Saturday, 30 March 2013

Results are negative.

I always find that statement confusing - negative usually means bad, but in this case it means good.  It took a few seconds for my head to figure that out when the lovely Dr Stewart phoned on Wednesday. "All the lesions came back negative," she said. Additionally, my bloodwork showed normal LDH levels (LDH is an enzyme produced when tissue breaks down, hence the more cancer, the more elevated the LDH.) Hooray! I'd been waiting for a couple of weeks for that news, but once again I felt that curious sense of nothingness when I should have been cheering and whooping. Not many of my real life friends know about the cancer. I've just told my friends on a forum I frequent (not a cancer forum, still don't do 'em). One of them, a lovely lady, said I must be ecstatic and crying for joy. I know I'm supposed to. I guess emotions don't always read the handbook and abide by it though, do they? The reason, I think, is that, unlike the start of cancer, when you can remember where you were and the moment you were told, there is no end to it. When you're running a marathon, you don't celebrate when you reach the 6-mile marker, do you? In fact, that's a really crap simile because cancer isn't even a marathon. Imagine if you were told to run and that you could never stop running ever again. At what point do you start crying for joy because you've ran a certain distance?  I sound like a miserable sod, I know I do, and I appreciate everyone being happy for me. But, frankly, this is my blog and I can be as honest and as miserable as I want and if you don't like, you can bugger off too. This is the one place where I'm not plastering my happy face on and being jovial and trivialising it all.

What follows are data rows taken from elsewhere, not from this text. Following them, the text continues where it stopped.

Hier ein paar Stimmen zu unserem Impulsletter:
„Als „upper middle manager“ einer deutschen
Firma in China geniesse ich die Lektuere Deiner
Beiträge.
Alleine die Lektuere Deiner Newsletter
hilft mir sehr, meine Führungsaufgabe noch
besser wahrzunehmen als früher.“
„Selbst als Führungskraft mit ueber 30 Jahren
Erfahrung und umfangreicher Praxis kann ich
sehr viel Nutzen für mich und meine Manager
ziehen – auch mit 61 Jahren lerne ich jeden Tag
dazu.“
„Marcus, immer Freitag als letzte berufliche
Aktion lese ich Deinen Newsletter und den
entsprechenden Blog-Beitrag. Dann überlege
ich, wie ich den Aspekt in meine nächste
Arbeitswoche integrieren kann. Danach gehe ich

Someone else called me amazingly strong, and another person called me a fighter. And here I must confess something to you, dear reader: I am a fraud.


Right, hang on a minute, go and put the kettle on and come back with a brew because I'm about to launch into another of my 'what does it all mean?!" posts and we need a cuppa to counterbalance such seriousness. Back? Ready? Good! Now click the video below and play as appropriate background music while we delve into the boring world of introspection:





In truth, I don't know how to fight cancer. I'm not brave or amazingly strong. My February biopsy showed my immune system was fighting the cancer cells but that's not me. 'You can fight this' is something we say to give encouragement and show admiration, but when you peel away the bravado, I'm not sure what fighting cancer means to me. For people who undertake proactive, ongoing treatment, I think I get it. The fight is getting up and dressed every day and taking drugs which make you feel worse than the actual cancer. The fight is keeping your eyes locked on the light at the end of that tunnel filled with hospital appointments and pain and medical jargon and uncertainty. To a small extent, I was there last year. But I never felt like I was fighting. I feel like a faux cancer patient sometimes; someone who has sporadic surgery when the doctors tell me to have it, who copes with pain because there's no 'off' switch, who doesn't dwell purely because it's not in my nature, rather than it being a concerted effort. I'm not "fighting". And as much as my ego likes the idea of being brave and amazing in everybody's eyes, the truth is that I'm neither of those things. I'm just me, day after day.


Now that my life is more likely to be shortened, though, I have decided to do one brave thing and that is to leave my nice secure job and go back to doing what I love, making television programmes. There is no job security in TV, work is difficult to come by, the hours are long, and any surgery will be on my own time and £££. Is it the right move? Feck it. Yep, it is. I have no idea when the next tumour will pop up and bugger me if I'm going to live a life of safety just in case. I want to feel alive again and I want to love what I do again. Carpe diem!


P.S. If you didn't watch that video because you were reading, I suggest you do so RIGHT NOW. It is HILARIOUSLY bad!